New Device helps the paralyzed to stand, walk, and more

MedTech Outlook | Wednesday, March 11, 2020

A device that allows patients with total spinal cord injuries to stand, walk, and even participate in recreational activities has been devised by Grégoire Courtine and Jocelyne Bloch of HBP partners EPFL and CHUV

FREMONT, CA: Grégoire Courtine and Jocelyne Bloch of HBP partners EPFL and CHUV have created a device that allows patients with total spinal cord injuries to stand, walk, and even participate in recreational activities such as swimming, cycling, and canoeing. In late 2018, the photographs made news worldwide of David Mzee, who was partially paralyzed after a sports accident, who left his wheelchair and began walking with the help of a walker. This was the first confirmation that Courtine and Bloch's technique, which employs electrical stimulation to reawaken spinal neurons in patients, could function.

Courtine, an EPFL professor, and Bloch, a professor, and neurosurgeon at CHUV, headed a research team that improved their system with more complex implants controlled by artificial intelligence software. These implants can engage the trunk and leg muscles by stimulating the portion of the spinal cord that holds them. Three patients with total spinal cord injuries could walk outside the lab owing to this innovative technology. Further, the new soft implanted leads are designed to be placed directly on the spinal cord beneath the vertebrae. They can influence the neurons that control specific muscle groups and trigger the spinal cord. The brain naturally makes the patient stand, walk, swim, or ride a bike, for example, by regulating these implants.
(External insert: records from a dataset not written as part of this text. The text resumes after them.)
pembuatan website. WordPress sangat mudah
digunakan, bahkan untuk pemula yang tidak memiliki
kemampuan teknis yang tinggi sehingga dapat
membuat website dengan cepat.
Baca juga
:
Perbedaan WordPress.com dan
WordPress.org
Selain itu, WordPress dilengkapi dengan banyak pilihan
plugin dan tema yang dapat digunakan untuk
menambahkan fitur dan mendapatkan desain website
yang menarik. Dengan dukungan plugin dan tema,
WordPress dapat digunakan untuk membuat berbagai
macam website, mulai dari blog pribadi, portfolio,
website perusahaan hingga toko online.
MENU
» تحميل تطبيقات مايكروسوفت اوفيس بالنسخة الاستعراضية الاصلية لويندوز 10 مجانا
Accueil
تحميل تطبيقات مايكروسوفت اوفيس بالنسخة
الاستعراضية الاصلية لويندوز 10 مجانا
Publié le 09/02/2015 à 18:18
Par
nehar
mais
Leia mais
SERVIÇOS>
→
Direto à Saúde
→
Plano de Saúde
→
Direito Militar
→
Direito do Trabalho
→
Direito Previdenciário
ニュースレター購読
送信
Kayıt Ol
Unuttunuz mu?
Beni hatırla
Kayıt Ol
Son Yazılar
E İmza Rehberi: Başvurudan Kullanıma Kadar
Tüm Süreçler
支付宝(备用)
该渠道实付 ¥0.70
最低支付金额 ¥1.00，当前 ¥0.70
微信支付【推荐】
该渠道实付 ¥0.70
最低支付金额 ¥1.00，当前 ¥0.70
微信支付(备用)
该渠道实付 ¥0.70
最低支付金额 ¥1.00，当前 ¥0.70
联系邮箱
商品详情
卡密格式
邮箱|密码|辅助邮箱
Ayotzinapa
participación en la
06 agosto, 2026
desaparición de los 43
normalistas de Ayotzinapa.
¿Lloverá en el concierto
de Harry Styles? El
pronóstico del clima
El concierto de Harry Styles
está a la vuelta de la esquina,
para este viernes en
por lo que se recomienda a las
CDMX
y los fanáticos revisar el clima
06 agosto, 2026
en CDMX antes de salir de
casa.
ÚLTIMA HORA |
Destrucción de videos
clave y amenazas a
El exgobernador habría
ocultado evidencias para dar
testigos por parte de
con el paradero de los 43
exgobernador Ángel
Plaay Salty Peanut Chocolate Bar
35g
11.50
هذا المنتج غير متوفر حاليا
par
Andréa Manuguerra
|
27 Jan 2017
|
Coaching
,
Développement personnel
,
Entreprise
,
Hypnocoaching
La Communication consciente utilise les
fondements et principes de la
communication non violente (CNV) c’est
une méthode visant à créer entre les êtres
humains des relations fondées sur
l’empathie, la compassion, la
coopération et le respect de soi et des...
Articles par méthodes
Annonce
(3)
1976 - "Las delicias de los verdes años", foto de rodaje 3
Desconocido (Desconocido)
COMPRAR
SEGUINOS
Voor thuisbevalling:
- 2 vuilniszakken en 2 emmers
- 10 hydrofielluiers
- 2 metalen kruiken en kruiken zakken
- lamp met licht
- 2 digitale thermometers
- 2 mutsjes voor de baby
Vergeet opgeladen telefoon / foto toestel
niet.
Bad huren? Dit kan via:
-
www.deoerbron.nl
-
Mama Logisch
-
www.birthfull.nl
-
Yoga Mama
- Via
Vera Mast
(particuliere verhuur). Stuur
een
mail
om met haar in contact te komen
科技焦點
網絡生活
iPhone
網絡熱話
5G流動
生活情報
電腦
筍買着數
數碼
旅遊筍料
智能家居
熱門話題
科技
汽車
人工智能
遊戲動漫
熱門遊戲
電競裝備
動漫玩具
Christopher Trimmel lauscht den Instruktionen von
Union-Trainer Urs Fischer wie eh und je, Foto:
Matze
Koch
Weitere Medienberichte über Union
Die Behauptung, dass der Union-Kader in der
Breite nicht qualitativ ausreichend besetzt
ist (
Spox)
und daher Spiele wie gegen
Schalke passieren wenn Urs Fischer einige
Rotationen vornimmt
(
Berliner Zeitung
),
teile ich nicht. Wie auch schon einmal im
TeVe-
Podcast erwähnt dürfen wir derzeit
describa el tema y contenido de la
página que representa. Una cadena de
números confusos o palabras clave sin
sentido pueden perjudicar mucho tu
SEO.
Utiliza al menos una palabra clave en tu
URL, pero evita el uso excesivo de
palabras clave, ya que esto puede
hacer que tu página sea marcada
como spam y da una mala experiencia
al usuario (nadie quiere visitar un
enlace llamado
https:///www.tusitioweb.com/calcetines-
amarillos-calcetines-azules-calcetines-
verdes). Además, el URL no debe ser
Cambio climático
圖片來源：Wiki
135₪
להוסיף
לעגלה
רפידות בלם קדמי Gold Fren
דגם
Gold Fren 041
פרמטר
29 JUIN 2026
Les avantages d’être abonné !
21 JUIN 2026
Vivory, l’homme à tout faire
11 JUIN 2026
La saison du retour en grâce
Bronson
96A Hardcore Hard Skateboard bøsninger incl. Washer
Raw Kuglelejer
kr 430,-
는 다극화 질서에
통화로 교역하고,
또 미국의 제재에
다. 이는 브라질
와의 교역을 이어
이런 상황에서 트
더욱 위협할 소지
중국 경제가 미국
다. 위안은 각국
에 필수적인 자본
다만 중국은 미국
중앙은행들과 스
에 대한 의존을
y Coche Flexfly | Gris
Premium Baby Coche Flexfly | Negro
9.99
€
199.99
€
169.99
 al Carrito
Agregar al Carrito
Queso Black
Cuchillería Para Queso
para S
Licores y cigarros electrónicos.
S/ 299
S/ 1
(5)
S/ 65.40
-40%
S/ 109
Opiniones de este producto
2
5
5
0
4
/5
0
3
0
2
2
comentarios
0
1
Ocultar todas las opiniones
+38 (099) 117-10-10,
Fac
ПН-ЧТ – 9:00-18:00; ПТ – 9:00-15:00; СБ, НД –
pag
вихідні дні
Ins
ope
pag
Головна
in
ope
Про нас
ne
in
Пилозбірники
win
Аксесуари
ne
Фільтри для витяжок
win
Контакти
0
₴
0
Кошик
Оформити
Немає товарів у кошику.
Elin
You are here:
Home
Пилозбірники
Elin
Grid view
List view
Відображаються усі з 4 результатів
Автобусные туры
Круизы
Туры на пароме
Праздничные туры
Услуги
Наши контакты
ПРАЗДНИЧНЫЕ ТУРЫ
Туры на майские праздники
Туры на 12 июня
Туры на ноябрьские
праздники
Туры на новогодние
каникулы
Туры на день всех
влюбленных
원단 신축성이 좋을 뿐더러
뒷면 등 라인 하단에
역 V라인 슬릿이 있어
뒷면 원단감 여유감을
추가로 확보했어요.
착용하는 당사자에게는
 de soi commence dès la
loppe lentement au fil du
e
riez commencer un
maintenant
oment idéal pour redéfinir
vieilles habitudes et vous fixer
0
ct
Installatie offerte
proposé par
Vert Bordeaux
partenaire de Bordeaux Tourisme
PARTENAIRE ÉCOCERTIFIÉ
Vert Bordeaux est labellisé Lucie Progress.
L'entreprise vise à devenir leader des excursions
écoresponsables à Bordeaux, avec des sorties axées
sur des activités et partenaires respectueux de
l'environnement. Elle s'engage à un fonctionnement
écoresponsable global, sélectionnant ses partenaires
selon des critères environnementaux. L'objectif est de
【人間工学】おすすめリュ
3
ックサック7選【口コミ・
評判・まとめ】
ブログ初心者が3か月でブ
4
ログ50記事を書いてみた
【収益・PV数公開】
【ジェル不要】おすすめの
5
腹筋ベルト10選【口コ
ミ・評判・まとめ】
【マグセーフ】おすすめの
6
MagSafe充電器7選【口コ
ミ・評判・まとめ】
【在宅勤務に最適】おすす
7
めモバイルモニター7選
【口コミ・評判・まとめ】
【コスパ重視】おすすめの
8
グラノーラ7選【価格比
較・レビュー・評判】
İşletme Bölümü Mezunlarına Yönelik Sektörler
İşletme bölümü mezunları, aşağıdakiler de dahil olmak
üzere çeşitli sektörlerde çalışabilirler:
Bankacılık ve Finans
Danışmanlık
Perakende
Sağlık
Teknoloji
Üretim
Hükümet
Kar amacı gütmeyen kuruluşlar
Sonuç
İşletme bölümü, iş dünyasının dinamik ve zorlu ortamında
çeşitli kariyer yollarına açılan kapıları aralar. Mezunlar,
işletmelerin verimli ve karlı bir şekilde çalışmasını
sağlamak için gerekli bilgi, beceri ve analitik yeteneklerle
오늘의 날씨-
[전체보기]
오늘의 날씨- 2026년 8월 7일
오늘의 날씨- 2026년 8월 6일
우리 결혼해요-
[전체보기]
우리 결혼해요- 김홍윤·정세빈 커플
Michel Roccati, an Italian man, crippled in a motorcycle accident four years ago, braved the chilly wind to test the device outdoors in central Lausanne last December. Bloch had recently put the new, implanted lead on his spinal cord during a surgical operation. He was accompanied by scientists from Courtine and Bloch's .NeuroRestore research facility, which assisted him in the preparation of the demonstration. Michel's walker was fitted with two small remote controllers wirelessly connected to a tablet that relayed the impulses to a pacemaker implanted in his abdomen. The pacemaker then sends the signals to a spinal cord planted in Michel, which stimulates specific neurons and helps him move. Michel snatched up the walker and walked away when he was ready. With the definite aim of taking a step forward with his left leg, he hit the button on the right side of the walker. His left foot rose as if by magic and landed a few centimeters ahead of him. His right foot moved forward after doing the same thing with the button on his left side. He was finally walking.